October 6, 2006
We bought a Mac Mini this past weekend and put it to work handling all of our home media needs. We’re using Front Row in conjunction with ElGato’s EyeTV Hybrid for recording HD content (over the air), plus sundry other codecs thrown at QuickTime to make it play most anything.
In this we’ve deposed basically all remotes other than the exceptionally simple Apple 6-button remote that ships with its new machines.
We have a 180GB external USB hard drive on the Mini for exclusive use as the scratch disk for PVR recording via EyeTV (might sound like plenty, but lossless HD is taking up about 5-9GB per hour), and we’re going to run some cable this weekend to connect it to another 400GB drive in my dual-G5 desktop via Gigabit Ethernet.

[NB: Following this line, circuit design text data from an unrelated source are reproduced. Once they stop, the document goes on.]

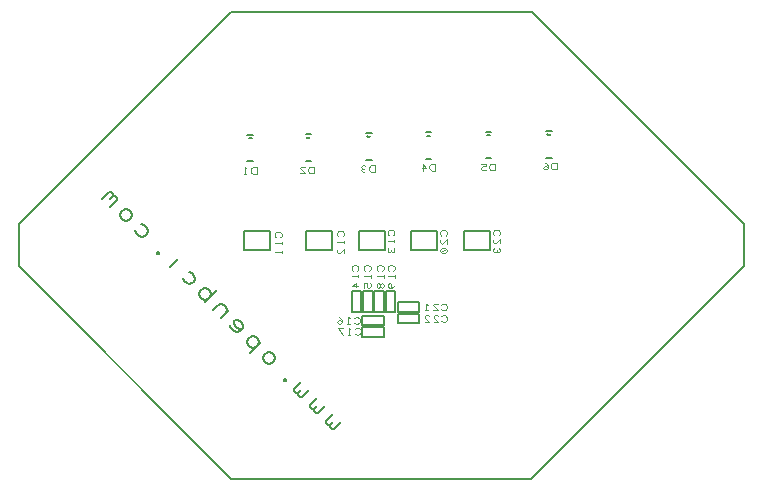
<source format=gbo>
G04 EasyPC Gerber Version 20.0.2 Build 4112 *
G04 #@! TF.Part,Single*
G04 #@! TF.FileFunction,Legend,Bot *
%FSLAX24Y24*%
%MOIN*%
%ADD12C,0.00300*%
%ADD10C,0.00500*%
%ADD13C,0.00600*%
X0Y0D02*
D02*
D10*
X8402Y7722D02*
X7536D01*
Y8352*
X8402*
Y7722*
X10770Y2005D02*
X10538Y1773D01*
X10471*
X10405Y1840*
Y1906*
X10504Y2005*
X10405Y1906D02*
X10339Y1906D01*
X10272Y1972*
Y2039*
X10504Y2271*
X10239Y2536D02*
X10007Y2304D01*
X9941*
X9875Y2370*
Y2436*
X9974Y2536*
X9875Y2436D02*
X9808D01*
X9742Y2503*
Y2569*
X9974Y2801*
X9709Y3066D02*
X9477Y2834D01*
X9411*
X9344Y2900*
Y2967*
X9444Y3066*
X9344Y2967D02*
X9278Y2967D01*
X9212Y3033*
Y3099*
X9444Y3331*
X8880Y3364D02*
X8880Y3431D01*
X8947*
X8947Y3364*
X8880*
X8483Y3961D02*
X8383Y3928D01*
X8284Y3961*
X8217Y4027*
X8184Y4127*
X8217Y4226*
X8284Y4293*
X8383Y4326*
X8483Y4293*
X8549Y4226*
X8582Y4127*
X8549Y4027*
X8483Y3961*
X8118Y4657D02*
X7753Y4293D01*
X7952Y4491D02*
X7853Y4458D01*
X7753Y4491*
X7687Y4558*
X7654Y4657*
X7687Y4757*
X7753Y4823*
X7853Y4856*
X7952Y4823*
X8019Y4757*
X8052Y4657*
X8019Y4558*
X7952Y4491*
X7090Y5221D02*
Y5154D01*
X7157Y5088*
X7223Y5022*
X7322Y4989*
X7422Y5022*
X7521Y5121*
X7521Y5187*
X7488Y5287*
X7422Y5353*
X7322Y5386*
X7256Y5386*
X7223Y5353*
Y5287*
X7256Y5187*
X7322Y5121*
X7422Y5088*
X7488*
X6792Y5453D02*
X7057Y5718D01*
X6958Y5618D02*
X6991Y5718D01*
X6958Y5817*
X6892Y5884*
X6792Y5917*
X6693Y5884*
X6527Y5718*
X6361Y6082D02*
X6262Y6049D01*
X6162Y6082*
X6096Y6149*
X6063Y6248*
X6096Y6348*
X6162Y6414*
X6262Y6447*
X6361Y6414*
X6428Y6348*
X6461Y6248*
X6428Y6149*
X6262Y5983D02*
X6660Y6381D01*
X5698Y7010D02*
X5798Y6977D01*
X5897Y6878*
X5930Y6778*
X5897Y6679*
X5831Y6613*
X5731Y6580*
X5632Y6613*
X5533Y6712*
X5499Y6812*
X5069Y7176D02*
X5334Y7441D01*
X5433Y7541D02*
X4638Y7607*
X4638Y7673D01*
X4704*
X4704Y7607*
X4638*
X4107Y8601D02*
X4207Y8568D01*
X4306Y8469*
X4339Y8369*
X4306Y8270*
X4240Y8204*
X4140Y8171*
X4041Y8204*
X3942Y8303*
X3908Y8403*
X3710Y8734D02*
X3610Y8701D01*
X3511Y8734*
X3444Y8800*
X3411Y8900*
X3444Y8999*
X3511Y9065*
X3610Y9099*
X3710Y9065*
X3776Y8999*
X3809Y8900*
X3776Y8800*
X3710Y8734*
X3080Y9165D02*
X3345Y9430D01*
X3312Y9397D02*
Y9463D01*
X3246Y9530*
X3179*
X3080Y9430*
X3179Y9530D02*
X3179Y9596D01*
X3113Y9662*
X3047*
X2815Y9430*
X10492Y7722D02*
X9626D01*
Y8352*
X10492*
Y7722*
X11455Y6371D02*
X11135D01*
Y5661*
X11455*
Y6371*
X11835D02*
X11515D01*
Y5661*
X11835*
Y6371*
X12205Y4841D02*
Y5161D01*
X11495*
Y4841*
X12205*
Y5221D02*
Y5541D01*
X11495*
Y5221*
X12205*
X12215Y6371D02*
X11895D01*
Y5661*
X12215*
Y6371*
X12242Y7722D02*
X11376D01*
Y8352*
X12242*
Y7722*
X12595Y6371D02*
X12275D01*
Y5661*
X12595*
Y6371*
X13385Y5281D02*
Y5601D01*
X12675*
Y5281*
X13385*
Y5661D02*
Y5981D01*
X12675*
Y5661*
X13385*
X13992Y7722D02*
X13126D01*
Y8352*
X13992*
Y7722*
X15742D02*
X14876D01*
Y8352*
X15742*
Y7722*
X17145Y15661D02*
X7125D01*
X45Y8581*
Y7181*
X7115Y111*
X17125*
X24205Y7191*
Y8591*
X23805Y8991*
X17145Y15661*
D02*
D12*
X7965Y10267D02*
Y10492D01*
X7852*
X7815Y10473*
X7796Y10455*
X7777Y10417*
Y10342*
X7796Y10305*
X7815Y10286*
X7852Y10267*
X7965*
X7627D02*
X7552D01*
X7590D02*
Y10492D01*
X7627Y10455*
X8761Y8153D02*
X8780Y8172D01*
X8799Y8210*
Y8266*
X8780Y8303*
X8761Y8322*
X8724Y8341*
X8649*
X8611Y8322*
X8592Y8303*
X8574Y8266*
Y8210*
X8592Y8172*
X8611Y8153*
X8799Y8003D02*
Y7928D01*
Y7966D02*
X8574D01*
X8611Y8003*
X8799Y7703D02*
Y7628D01*
Y7666D02*
X8574D01*
X8611Y7703*
X9875Y10287D02*
Y10512D01*
X9762*
X9725Y10493*
X9706Y10475*
X9687Y10437*
Y10362*
X9706Y10325*
X9725Y10306*
X9762Y10287*
X9875*
X9425D02*
X9575D01*
X9444Y10418*
X9425Y10456*
X9444Y10493*
X9481Y10512*
X9537*
X9575Y10493*
X10841Y8183D02*
X10860Y8202D01*
X10879Y8240*
Y8296*
X10860Y8333*
X10841Y8352*
X10804Y8371*
X10729*
X10691Y8352*
X10672Y8333*
X10654Y8296*
Y8240*
X10672Y8202*
X10691Y8183*
X10879Y8033D02*
Y7958D01*
Y7996D02*
X10654D01*
X10691Y8033*
X10879Y7621D02*
Y7771D01*
X10747Y7640*
X10710Y7621*
X10672Y7640*
X10654Y7677*
Y7733*
X10672Y7771*
X11217Y5305D02*
X11236Y5286D01*
X11274Y5267*
X11330*
X11367Y5286*
X11386Y5305*
X11405Y5342*
Y5417*
X11386Y5455*
X11367Y5473*
X11330Y5492*
X11274*
X11236Y5473*
X11217Y5455*
X11067Y5267D02*
X10992D01*
X11030D02*
Y5492D01*
X11067Y5455*
X10805Y5323D02*
X10786Y5361D01*
X10749Y5380*
X10711*
X10674Y5361*
X10655Y5323*
X10674Y5286*
X10711Y5267*
X10749*
X10786Y5286*
X10805Y5323*
Y5380*
X10786Y5436*
X10749Y5473*
X10711Y5492*
X11321Y7043D02*
X11340Y7062D01*
X11359Y7100*
Y7156*
X11340Y7193*
X11321Y7212*
X11284Y7231*
X11209*
X11171Y7212*
X11152Y7193*
X11134Y7156*
Y7100*
X11152Y7062*
X11171Y7043*
X11359Y6893D02*
Y6818D01*
Y6856D02*
X11134D01*
X11171Y6893*
X11359Y6537D02*
X11134D01*
X11284Y6631*
Y6481*
X11247Y4945D02*
X11266Y4926D01*
X11304Y4907*
X11360*
X11397Y4926*
X11416Y4945*
X11435Y4982*
Y5057*
X11416Y5095*
X11397Y5113*
X11360Y5132*
X11304*
X11266Y5113*
X11247Y5095*
X11097Y4907D02*
X11022D01*
X11060D02*
Y5132D01*
X11097Y5095*
X10835Y4907D02*
X10685Y5132D01*
X10835*
X11731Y7033D02*
X11750Y7052D01*
X11769Y7090*
Y7146*
X11750Y7183*
X11731Y7202*
X11694Y7221*
X11619*
X11581Y7202*
X11562Y7183*
X11544Y7146*
Y7090*
X11562Y7052*
X11581Y7033*
X11769Y6883D02*
Y6808D01*
Y6846D02*
X11544D01*
X11581Y6883*
X11750Y6621D02*
X11769Y6583D01*
Y6527*
X11750Y6490*
X11712Y6471*
X11694*
X11656Y6490*
X11637Y6527*
Y6621*
X11544*
Y6471*
X11905Y10327D02*
Y10552D01*
X11792*
X11755Y10533*
X11736Y10515*
X11717Y10477*
Y10402*
X11736Y10365*
X11755Y10346*
X11792Y10327*
X11905*
X11586Y10346D02*
X11549Y10327D01*
X11511*
X11474Y10346*
X11455Y10383*
X11474Y10421*
X11511Y10440*
X11549*
X11511D02*
X11474Y10458D01*
X11455Y10496*
X11474Y10533*
X11511Y10552*
X11549*
X11586Y10533*
X12161Y7033D02*
X12180Y7052D01*
X12199Y7090*
Y7146*
X12180Y7183*
X12161Y7202*
X12124Y7221*
X12049*
X12011Y7202*
X11992Y7183*
X11974Y7146*
Y7090*
X11992Y7052*
X12011Y7033*
X12199Y6883D02*
Y6808D01*
Y6846D02*
X11974D01*
X12011Y6883*
X12086Y6565D02*
Y6527D01*
X12067Y6490*
X12030Y6471*
X11992Y6490*
X11974Y6527*
Y6565*
X11992Y6602*
X12030Y6621*
X12067Y6602*
X12086Y6565*
X12105Y6602*
X12142Y6621*
X12180Y6602*
X12199Y6565*
Y6527*
X12180Y6490*
X12142Y6471*
X12105Y6490*
X12086Y6527*
X12521Y8213D02*
X12540Y8232D01*
X12559Y8270*
Y8326*
X12540Y8363*
X12521Y8382*
X12484Y8401*
X12409*
X12371Y8382*
X12352Y8363*
X12334Y8326*
Y8270*
X12352Y8232*
X12371Y8213*
X12559Y8063D02*
Y7988D01*
Y8026D02*
X12334D01*
X12371Y8063*
X12540Y7782D02*
X12559Y7745D01*
Y7707*
X12540Y7670*
X12502Y7651*
X12465Y7670*
X12446Y7707*
Y7745*
Y7707D02*
X12427Y7670D01*
X12390Y7651*
X12352Y7670*
X12334Y7707*
Y7745*
X12352Y7782*
X12531Y7033D02*
X12550Y7052D01*
X12569Y7090*
Y7146*
X12550Y7183*
X12531Y7202*
X12494Y7221*
X12419*
X12381Y7202*
X12362Y7183*
X12344Y7146*
Y7090*
X12362Y7052*
X12381Y7033*
X12569Y6883D02*
Y6808D01*
Y6846D02*
X12344D01*
X12381Y6883*
X12569Y6565D02*
X12550Y6527D01*
X12512Y6490*
X12456Y6471*
X12400*
X12362Y6490*
X12344Y6527*
Y6565*
X12362Y6602*
X12400Y6621*
X12437Y6602*
X12456Y6565*
Y6527*
X12437Y6490*
X12400Y6471*
X13915Y10377D02*
Y10602D01*
X13802*
X13765Y10583*
X13746Y10565*
X13727Y10527*
Y10452*
X13746Y10415*
X13765Y10396*
X13802Y10377*
X13915*
X13521D02*
Y10602D01*
X13615Y10452*
X13465*
X14117Y5755D02*
X14136Y5736D01*
X14174Y5717*
X14230*
X14267Y5736*
X14286Y5755*
X14305Y5792*
Y5867*
X14286Y5905*
X14267Y5923*
X14230Y5942*
X14174*
X14136Y5923*
X14117Y5905*
X13855Y5717D02*
X14005D01*
X13874Y5848*
X13855Y5886*
X13874Y5923*
X13911Y5942*
X13967*
X14005Y5923*
X13667Y5717D02*
X13592D01*
X13630D02*
Y5942D01*
X13667Y5905*
X14127Y5365D02*
X14146Y5346D01*
X14184Y5327*
X14240*
X14277Y5346*
X14296Y5365*
X14315Y5402*
Y5477*
X14296Y5515*
X14277Y5533*
X14240Y5552*
X14184*
X14146Y5533*
X14127Y5515*
X13865Y5327D02*
X14015D01*
X13884Y5458*
X13865Y5496*
X13884Y5533*
X13921Y5552*
X13977*
X14015Y5533*
X13565Y5327D02*
X13715D01*
X13584Y5458*
X13565Y5496*
X13584Y5533*
X13621Y5552*
X13677*
X13715Y5533*
X14271Y8203D02*
X14290Y8222D01*
X14309Y8260*
Y8316*
X14290Y8353*
X14271Y8372*
X14234Y8391*
X14159*
X14121Y8372*
X14102Y8353*
X14084Y8316*
Y8260*
X14102Y8222*
X14121Y8203*
X14309Y7941D02*
Y8091D01*
X14177Y7960*
X14140Y7941*
X14102Y7960*
X14084Y7997*
Y8053*
X14102Y8091*
X14290Y7772D02*
X14309Y7735D01*
Y7697*
X14290Y7660*
X14252Y7641*
X14140*
X14102Y7660*
X14084Y7697*
Y7735*
X14102Y7772*
X14140Y7791*
X14252*
X14290Y7772*
X14102Y7660*
X15905Y10387D02*
Y10612D01*
X15792*
X15755Y10593*
X15736Y10575*
X15717Y10537*
Y10462*
X15736Y10425*
X15755Y10406*
X15792Y10387*
X15905*
X15605Y10406D02*
X15567Y10387D01*
X15511*
X15474Y10406*
X15455Y10443*
Y10462*
X15474Y10500*
X15511Y10518*
X15605*
Y10612*
X15455*
X16041Y8213D02*
X16060Y8232D01*
X16079Y8270*
Y8326*
X16060Y8363*
X16041Y8382*
X16004Y8401*
X15929*
X15891Y8382*
X15872Y8363*
X15854Y8326*
Y8270*
X15872Y8232*
X15891Y8213*
X16079Y7951D02*
Y8101D01*
X15947Y7970*
X15910Y7951*
X15872Y7970*
X15854Y8007*
Y8063*
X15872Y8101*
X16060Y7782D02*
X16079Y7745D01*
Y7707*
X16060Y7670*
X16022Y7651*
X15985Y7670*
X15966Y7707*
Y7745*
Y7707D02*
X15947Y7670D01*
X15910Y7651*
X15872Y7670*
X15854Y7707*
Y7745*
X15872Y7782*
X17965Y10417D02*
Y10642D01*
X17852*
X17815Y10623*
X17796Y10605*
X17777Y10567*
Y10492*
X17796Y10455*
X17815Y10436*
X17852Y10417*
X17965*
X17665Y10473D02*
X17646Y10511D01*
X17609Y10530*
X17571*
X17534Y10511*
X17515Y10473*
X17534Y10436*
X17571Y10417*
X17609*
X17646Y10436*
X17665Y10473*
Y10530*
X17646Y10586*
X17609Y10623*
X17571Y10642*
D02*
D13*
X7658Y11570D02*
X7847D01*
X7804Y11461D02*
X7787Y11455D01*
X7770Y11451*
X7753Y11450*
X7735Y11451*
X7718Y11455*
X7701Y11461*
X7847Y10684D02*
X7658D01*
X9598Y11590D02*
X9787D01*
X9744Y11481D02*
X9727Y11475D01*
X9710Y11471*
X9693Y11470*
X9675Y11471*
X9658Y11475*
X9641Y11481*
X9787Y10704D02*
X9598D01*
X11618Y11630D02*
X11807D01*
X11764Y11521D02*
X11747Y11515D01*
X11730Y11511*
X11713Y11510*
X11695Y11511*
X11678Y11515*
X11661Y11521*
X11807Y10744D02*
X11618D01*
X13598Y11650D02*
X13787D01*
X13744Y11541D02*
X13727Y11535D01*
X13710Y11531*
X13693Y11530*
X13675Y11531*
X13658Y11535*
X13641Y11541*
X13787Y10764D02*
X13598D01*
X15598Y11670D02*
X15787D01*
X15744Y11561D02*
X15727Y11555D01*
X15710Y11551*
X15693Y11550*
X15675Y11551*
X15658Y11555*
X15641Y11561*
X15787Y10784D02*
X15598D01*
X17618Y11690D02*
X17807D01*
X17764Y11581D02*
X17747Y11575D01*
X17730Y11571*
X17713Y11570*
X17695Y11571*
X17678Y11575*
X17661Y11581*
X17807Y10804D02*
X17618D01*
X0Y0D02*
M02*

</source>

We’ll use that drive for movies and other high-bandwidth content.
This setup is nearly ideal, better than anything else we’ve tried, with the following drawbacks:
* The EyeTV Hybrid hardware doesn’t “do” QAM, so we can’t decode digital cable without a cable box intermediary. Our solution is to get rid of cable.
* There has been some conflict with the native resolution of our plasma TV and the Mini’s output, resulting in what David terms “graininess” but it still looks really good to me.
* Using optical audio has disabled the ability to change the system volume on the Mini, necessitating volume adjustment via individual application or the stereo receiver. Who knows.
* De-interlacing in DVD Player doesn’t seem to work. Battlestar Galactica DVDs were showing interlacing.
* The Mini itself can be a little louder than we’d like when spinning up CDs or when the fan turns on.
Still, it’s pretty satisfying. And it’s strangely useful to have a computer in our TV and be able to surf the Web, etc.
David is right now taking the horrific Comcast DVR back to Comcast, and will cancel our cable as well. I so wish I could keep the DVR, just so I could set it on fire, or have a cathartic scene a la Office Space.